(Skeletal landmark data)
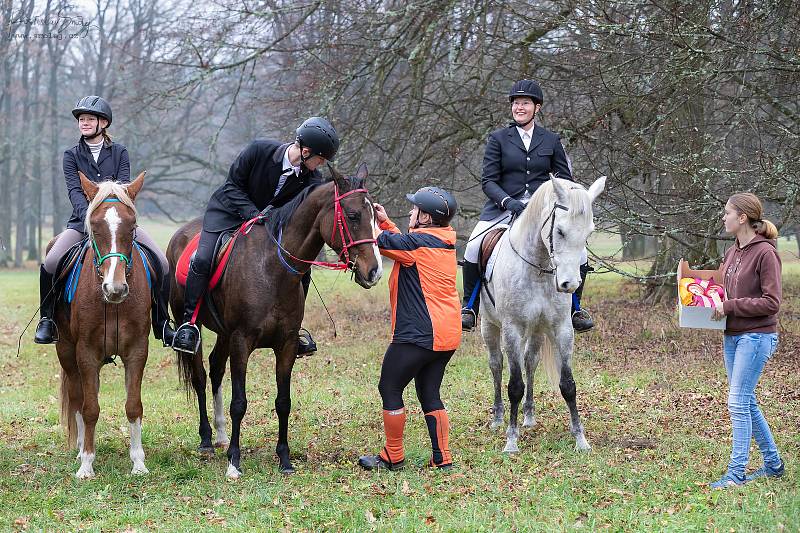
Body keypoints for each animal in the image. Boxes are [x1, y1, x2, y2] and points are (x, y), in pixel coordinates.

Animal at [51, 171, 152, 478]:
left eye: (132, 227)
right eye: (94, 228)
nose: (114, 288)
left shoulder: (137, 351)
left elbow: (133, 405)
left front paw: (138, 462)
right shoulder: (85, 353)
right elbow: (90, 408)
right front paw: (86, 464)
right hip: (66, 351)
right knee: (78, 397)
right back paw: (81, 448)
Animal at [167, 162, 382, 474]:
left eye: (375, 216)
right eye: (353, 216)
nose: (374, 272)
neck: (271, 268)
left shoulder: (287, 344)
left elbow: (283, 402)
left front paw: (284, 459)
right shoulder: (242, 341)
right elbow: (239, 403)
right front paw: (234, 460)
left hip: (224, 334)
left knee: (216, 368)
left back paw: (220, 434)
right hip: (197, 329)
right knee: (199, 377)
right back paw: (207, 439)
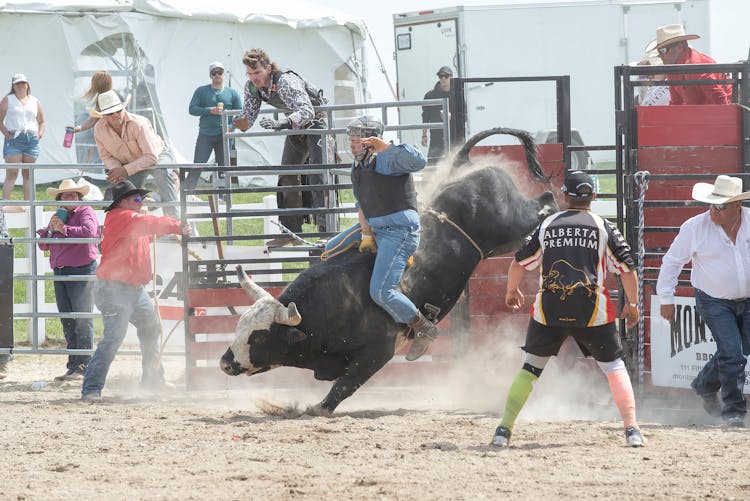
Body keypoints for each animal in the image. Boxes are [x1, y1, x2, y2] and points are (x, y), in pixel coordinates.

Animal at [219, 127, 560, 412]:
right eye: (239, 327)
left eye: (258, 339)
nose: (225, 363)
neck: (329, 306)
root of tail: (467, 168)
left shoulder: (378, 350)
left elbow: (347, 383)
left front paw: (318, 408)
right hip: (499, 243)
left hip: (512, 221)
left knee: (544, 200)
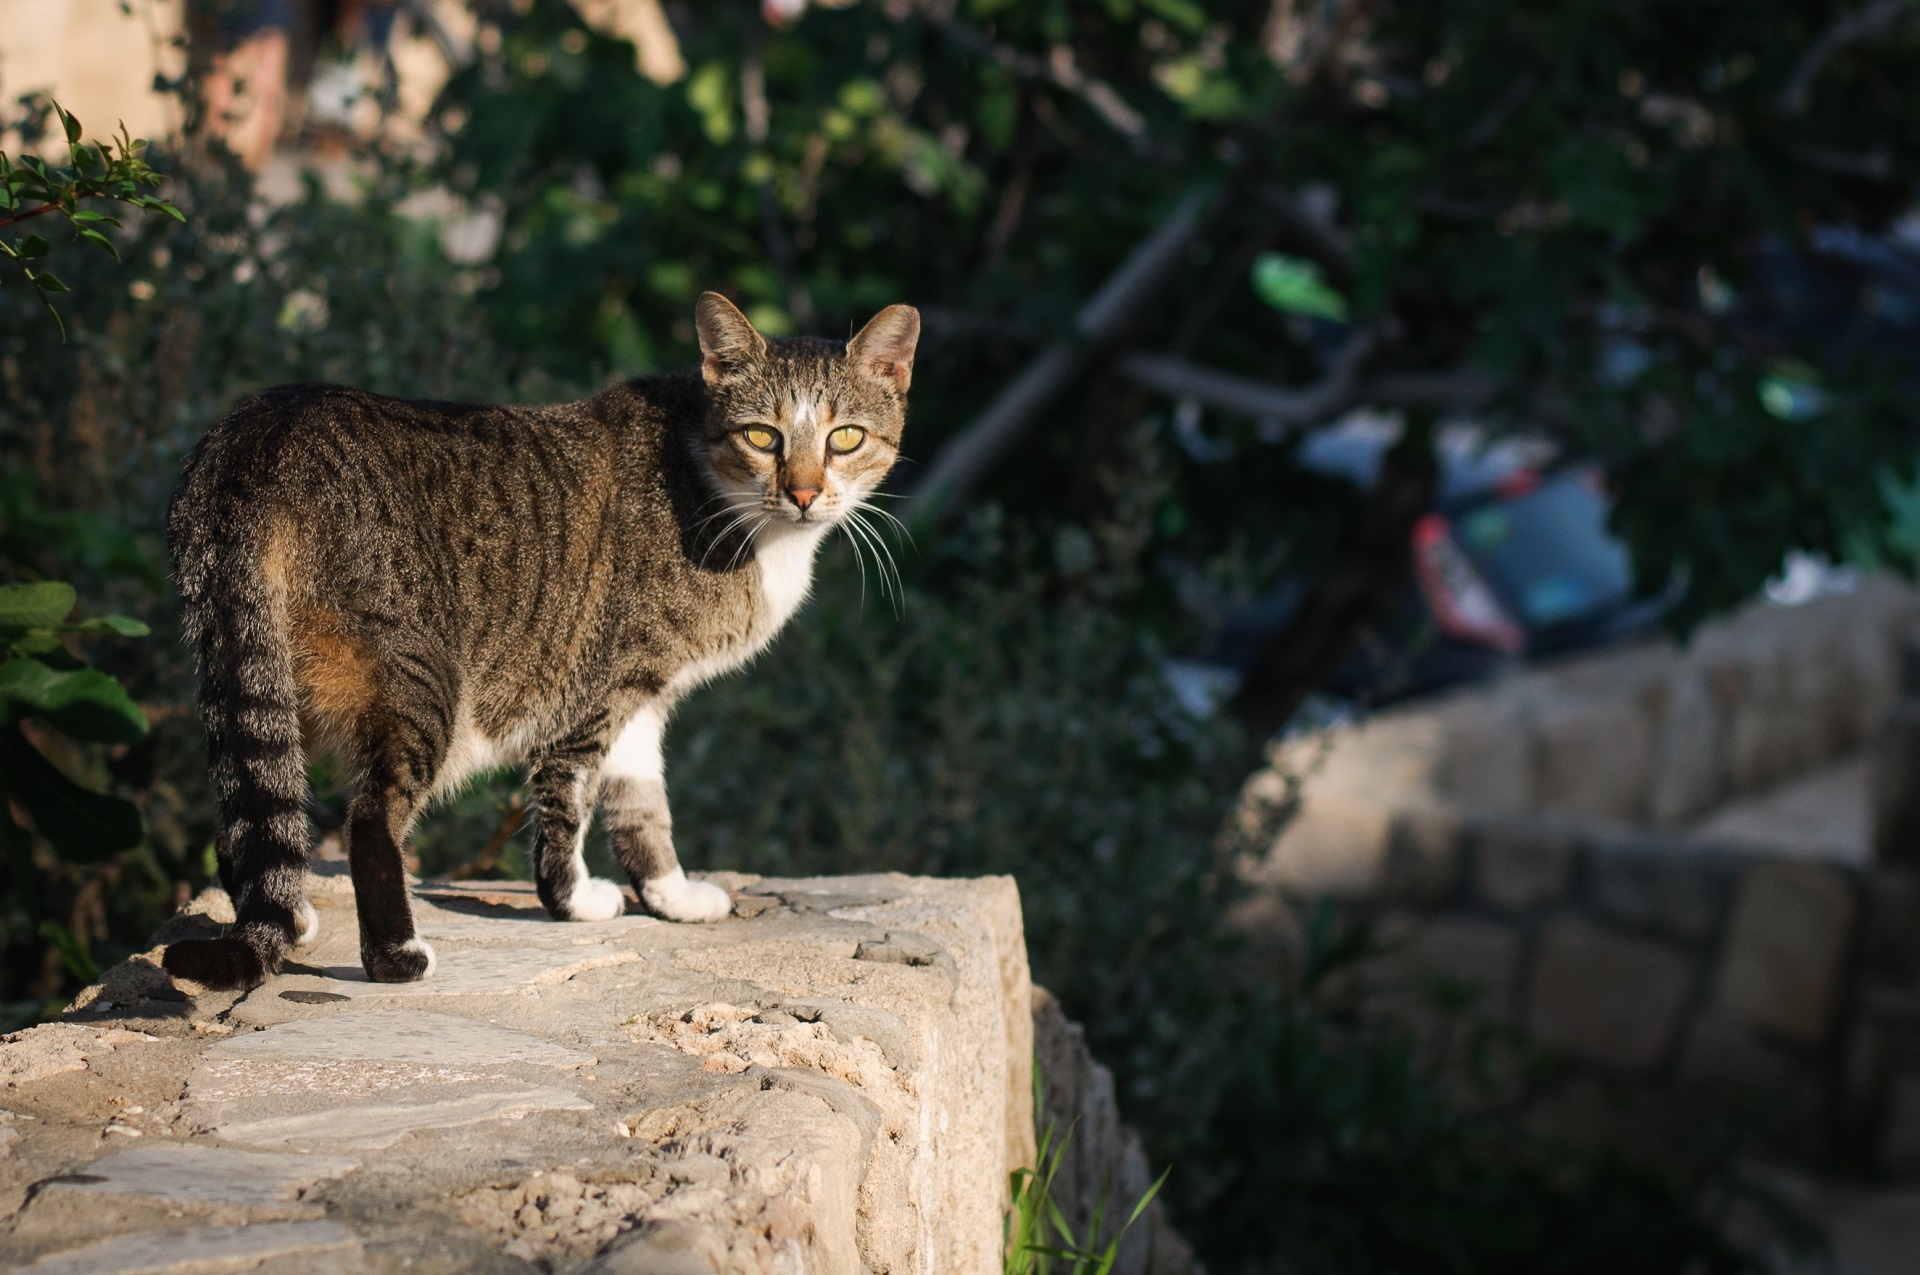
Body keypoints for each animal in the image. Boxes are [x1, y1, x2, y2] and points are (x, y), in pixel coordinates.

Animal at [161, 293, 917, 990]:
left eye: (846, 438)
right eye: (762, 436)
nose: (804, 494)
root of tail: (260, 431)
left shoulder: (643, 697)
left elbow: (642, 803)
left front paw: (670, 894)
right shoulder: (600, 685)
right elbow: (570, 801)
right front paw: (573, 900)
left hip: (266, 671)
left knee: (248, 802)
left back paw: (288, 916)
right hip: (421, 680)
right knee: (370, 820)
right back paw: (396, 957)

Exercise brief »
Needed here is a verbatim copy of the data from the first line through the line with "right hip: (499, 243)", without pictures.

Solution »
Body keypoints for each animal in the image. Boxes are [x1, y1, x2, y2] and points are (x, y), in pixel coordinates.

Animal at [51, 171, 152, 478]:
left eye: (132, 227)
right eye: (94, 228)
nose: (114, 288)
left shoulder: (137, 351)
left elbow: (133, 405)
left front paw: (138, 462)
right shoulder: (85, 353)
right elbow: (90, 408)
right front paw: (86, 464)
right hip: (66, 351)
right knee: (78, 397)
right back paw: (81, 448)
Animal at [167, 162, 382, 474]:
left eye: (375, 216)
right eye: (353, 216)
nose: (374, 272)
neck: (271, 268)
left shoulder: (287, 344)
left elbow: (283, 402)
left front paw: (284, 459)
right shoulder: (242, 341)
right elbow: (239, 403)
right front paw: (234, 460)
left hip: (224, 334)
left knee: (216, 368)
left back paw: (220, 434)
right hip: (197, 329)
right knee: (199, 377)
right back paw: (207, 439)
Body keypoints for each animal in the image. Boxes are [x1, y1, x2, y2] and points are (x, y), in pixel coordinates.

Animal at [219, 127, 560, 412]:
right eye: (239, 327)
left eye: (258, 339)
nose: (225, 363)
neck: (329, 306)
root of tail: (467, 168)
left shoulder: (378, 350)
left elbow: (347, 383)
left front paw: (318, 408)
right hip: (499, 243)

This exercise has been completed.